The owners’ counterproposal follows the MLB Players’ Association’s own opening bid, which focused on penalizing low-spending franchises through what it described as a “competitive-integrity tax” and called for raising the luxury-tax threshold from its current level to $300 million. The union simultaneously sought to increase the minimum player salary from $780,000 to $1.5 million. MLBPA executive Bruce Meyer responded sharply to the cap proposal, stating that owners were seeking to control costs and maximize franchise values at players’ expense, and reiterated the union’s longstanding position that salary caps harm players at every level and do not benefit fans through lower ticket prices or reduced tanking.
Several high-payroll clubs – including the Los Angeles Dodgers, New York Mets, New York Yankees, Philadelphia Phillies, and Toronto Blue Jays – would currently exceed the proposed cap, while franchises such as the Miami Marlins, Tampa Bay Rays, Cleveland Guardians, and Chicago White Sox would need to raise payrolls to meet the floor. Owners acknowledged a phase-in schedule would be negotiated to give top-spending clubs time to comply. The proposal is structured to run seven years and preserves guaranteed contracts, with an escrow system to be established jointly with the union.

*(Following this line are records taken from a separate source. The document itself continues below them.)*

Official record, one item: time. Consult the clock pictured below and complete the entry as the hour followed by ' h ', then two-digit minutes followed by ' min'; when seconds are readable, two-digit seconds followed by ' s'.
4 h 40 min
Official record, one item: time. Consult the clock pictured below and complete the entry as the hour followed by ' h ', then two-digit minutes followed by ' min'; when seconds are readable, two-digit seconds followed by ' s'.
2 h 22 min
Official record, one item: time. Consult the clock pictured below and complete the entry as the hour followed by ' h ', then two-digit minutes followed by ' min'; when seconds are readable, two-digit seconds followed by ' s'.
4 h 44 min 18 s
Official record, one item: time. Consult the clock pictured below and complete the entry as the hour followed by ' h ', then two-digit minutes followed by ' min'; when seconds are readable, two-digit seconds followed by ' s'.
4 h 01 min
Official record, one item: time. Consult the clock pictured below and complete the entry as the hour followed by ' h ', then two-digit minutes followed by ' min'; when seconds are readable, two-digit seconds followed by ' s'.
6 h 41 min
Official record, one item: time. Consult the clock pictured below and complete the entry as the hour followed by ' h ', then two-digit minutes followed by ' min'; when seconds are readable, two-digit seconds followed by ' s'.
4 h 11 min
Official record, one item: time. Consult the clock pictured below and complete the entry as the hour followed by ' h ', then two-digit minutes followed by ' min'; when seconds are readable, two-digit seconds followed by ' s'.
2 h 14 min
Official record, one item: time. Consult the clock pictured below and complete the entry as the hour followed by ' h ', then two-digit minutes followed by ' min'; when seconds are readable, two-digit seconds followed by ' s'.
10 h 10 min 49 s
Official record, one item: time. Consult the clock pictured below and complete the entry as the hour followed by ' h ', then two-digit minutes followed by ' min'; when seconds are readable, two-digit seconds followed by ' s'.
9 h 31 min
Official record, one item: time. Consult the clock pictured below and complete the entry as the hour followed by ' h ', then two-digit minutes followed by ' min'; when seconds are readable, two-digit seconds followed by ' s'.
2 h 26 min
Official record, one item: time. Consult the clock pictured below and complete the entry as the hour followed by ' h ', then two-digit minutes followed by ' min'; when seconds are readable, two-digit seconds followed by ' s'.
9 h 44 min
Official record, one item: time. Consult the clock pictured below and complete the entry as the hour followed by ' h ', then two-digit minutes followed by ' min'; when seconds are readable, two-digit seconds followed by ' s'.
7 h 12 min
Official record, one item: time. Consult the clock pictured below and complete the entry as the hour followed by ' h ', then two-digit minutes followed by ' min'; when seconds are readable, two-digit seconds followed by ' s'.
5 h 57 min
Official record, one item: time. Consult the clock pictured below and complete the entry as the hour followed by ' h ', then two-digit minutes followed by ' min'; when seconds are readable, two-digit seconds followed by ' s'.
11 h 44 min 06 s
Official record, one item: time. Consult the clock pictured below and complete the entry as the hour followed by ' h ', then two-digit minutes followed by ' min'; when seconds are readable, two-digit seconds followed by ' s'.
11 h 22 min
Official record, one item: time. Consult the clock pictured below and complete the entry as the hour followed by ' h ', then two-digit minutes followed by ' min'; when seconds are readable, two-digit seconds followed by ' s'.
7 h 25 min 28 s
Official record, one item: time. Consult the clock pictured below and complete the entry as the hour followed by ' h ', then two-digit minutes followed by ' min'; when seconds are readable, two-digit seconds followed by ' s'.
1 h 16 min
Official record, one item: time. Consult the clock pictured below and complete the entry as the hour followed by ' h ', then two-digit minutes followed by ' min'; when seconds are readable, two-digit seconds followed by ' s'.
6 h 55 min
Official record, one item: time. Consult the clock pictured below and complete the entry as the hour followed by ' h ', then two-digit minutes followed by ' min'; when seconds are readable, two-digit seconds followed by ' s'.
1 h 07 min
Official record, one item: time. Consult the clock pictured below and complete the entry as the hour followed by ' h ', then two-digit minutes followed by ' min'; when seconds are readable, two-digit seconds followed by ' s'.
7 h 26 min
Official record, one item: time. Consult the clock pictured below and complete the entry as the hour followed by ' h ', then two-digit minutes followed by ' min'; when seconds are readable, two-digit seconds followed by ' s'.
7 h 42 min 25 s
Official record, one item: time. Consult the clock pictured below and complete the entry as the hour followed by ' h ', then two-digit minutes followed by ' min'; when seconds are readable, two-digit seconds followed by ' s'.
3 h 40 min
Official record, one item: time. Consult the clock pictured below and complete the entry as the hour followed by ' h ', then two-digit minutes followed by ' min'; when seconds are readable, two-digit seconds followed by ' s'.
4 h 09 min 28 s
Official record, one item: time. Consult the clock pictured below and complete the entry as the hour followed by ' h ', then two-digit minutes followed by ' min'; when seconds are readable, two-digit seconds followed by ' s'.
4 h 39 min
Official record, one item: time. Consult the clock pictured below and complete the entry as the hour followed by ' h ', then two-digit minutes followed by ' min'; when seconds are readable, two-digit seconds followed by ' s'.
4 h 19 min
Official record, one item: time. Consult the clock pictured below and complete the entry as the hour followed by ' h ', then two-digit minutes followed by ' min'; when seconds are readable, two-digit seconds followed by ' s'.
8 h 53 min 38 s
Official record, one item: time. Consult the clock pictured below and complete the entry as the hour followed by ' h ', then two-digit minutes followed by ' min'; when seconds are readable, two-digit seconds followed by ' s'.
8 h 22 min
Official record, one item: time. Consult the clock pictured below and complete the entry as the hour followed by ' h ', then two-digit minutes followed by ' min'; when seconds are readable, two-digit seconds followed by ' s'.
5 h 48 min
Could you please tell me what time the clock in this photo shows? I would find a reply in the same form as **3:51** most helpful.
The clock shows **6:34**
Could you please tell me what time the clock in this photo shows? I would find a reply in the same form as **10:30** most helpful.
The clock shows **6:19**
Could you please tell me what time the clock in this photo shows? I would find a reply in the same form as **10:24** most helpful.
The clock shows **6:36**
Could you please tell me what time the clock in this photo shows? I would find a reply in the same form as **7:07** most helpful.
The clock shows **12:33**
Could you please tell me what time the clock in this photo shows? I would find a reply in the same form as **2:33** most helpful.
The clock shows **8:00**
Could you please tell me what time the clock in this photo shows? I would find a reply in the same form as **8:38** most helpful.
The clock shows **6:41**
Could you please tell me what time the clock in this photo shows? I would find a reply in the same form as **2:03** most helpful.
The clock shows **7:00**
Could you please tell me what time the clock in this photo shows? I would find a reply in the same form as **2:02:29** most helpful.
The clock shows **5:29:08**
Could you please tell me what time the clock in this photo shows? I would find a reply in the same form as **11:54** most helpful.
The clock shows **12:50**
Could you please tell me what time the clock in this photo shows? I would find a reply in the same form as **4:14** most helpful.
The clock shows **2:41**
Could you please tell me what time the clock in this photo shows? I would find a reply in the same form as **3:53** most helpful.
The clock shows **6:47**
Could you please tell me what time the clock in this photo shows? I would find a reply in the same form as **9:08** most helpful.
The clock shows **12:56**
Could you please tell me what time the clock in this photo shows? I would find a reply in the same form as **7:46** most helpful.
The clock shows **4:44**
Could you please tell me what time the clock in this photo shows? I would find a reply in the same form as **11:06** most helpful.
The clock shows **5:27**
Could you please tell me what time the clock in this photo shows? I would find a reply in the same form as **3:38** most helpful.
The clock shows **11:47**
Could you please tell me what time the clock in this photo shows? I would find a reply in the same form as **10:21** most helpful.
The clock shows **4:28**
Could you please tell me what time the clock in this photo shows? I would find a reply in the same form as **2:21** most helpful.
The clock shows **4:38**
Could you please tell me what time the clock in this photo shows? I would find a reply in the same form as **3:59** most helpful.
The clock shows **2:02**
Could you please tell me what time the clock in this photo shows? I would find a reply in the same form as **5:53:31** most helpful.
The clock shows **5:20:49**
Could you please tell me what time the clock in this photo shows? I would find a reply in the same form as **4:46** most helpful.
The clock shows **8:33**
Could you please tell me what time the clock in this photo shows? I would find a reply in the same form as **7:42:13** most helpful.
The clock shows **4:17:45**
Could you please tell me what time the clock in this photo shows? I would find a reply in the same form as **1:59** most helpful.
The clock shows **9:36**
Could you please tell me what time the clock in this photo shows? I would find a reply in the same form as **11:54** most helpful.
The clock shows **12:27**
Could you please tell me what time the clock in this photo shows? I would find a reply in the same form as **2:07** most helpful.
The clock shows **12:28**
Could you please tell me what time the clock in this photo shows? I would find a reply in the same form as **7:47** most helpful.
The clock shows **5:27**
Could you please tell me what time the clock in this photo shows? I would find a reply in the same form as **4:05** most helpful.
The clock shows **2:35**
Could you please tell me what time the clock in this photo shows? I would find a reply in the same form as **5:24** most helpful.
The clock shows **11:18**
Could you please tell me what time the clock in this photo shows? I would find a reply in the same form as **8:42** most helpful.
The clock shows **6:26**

The last MLB work stoppage concluded in March 2022 after a 99-day lockout, with both sides reaching agreement before the season was significantly disrupted. Formal negotiations are expected to intensify once the 2026 season concludes, with the Dec. 2 deadline providing the hard boundary for a new deal. The gap between the two sides on the cap question alone – the union has said it will never accept one – signals a prolonged and contentious bargaining process ahead.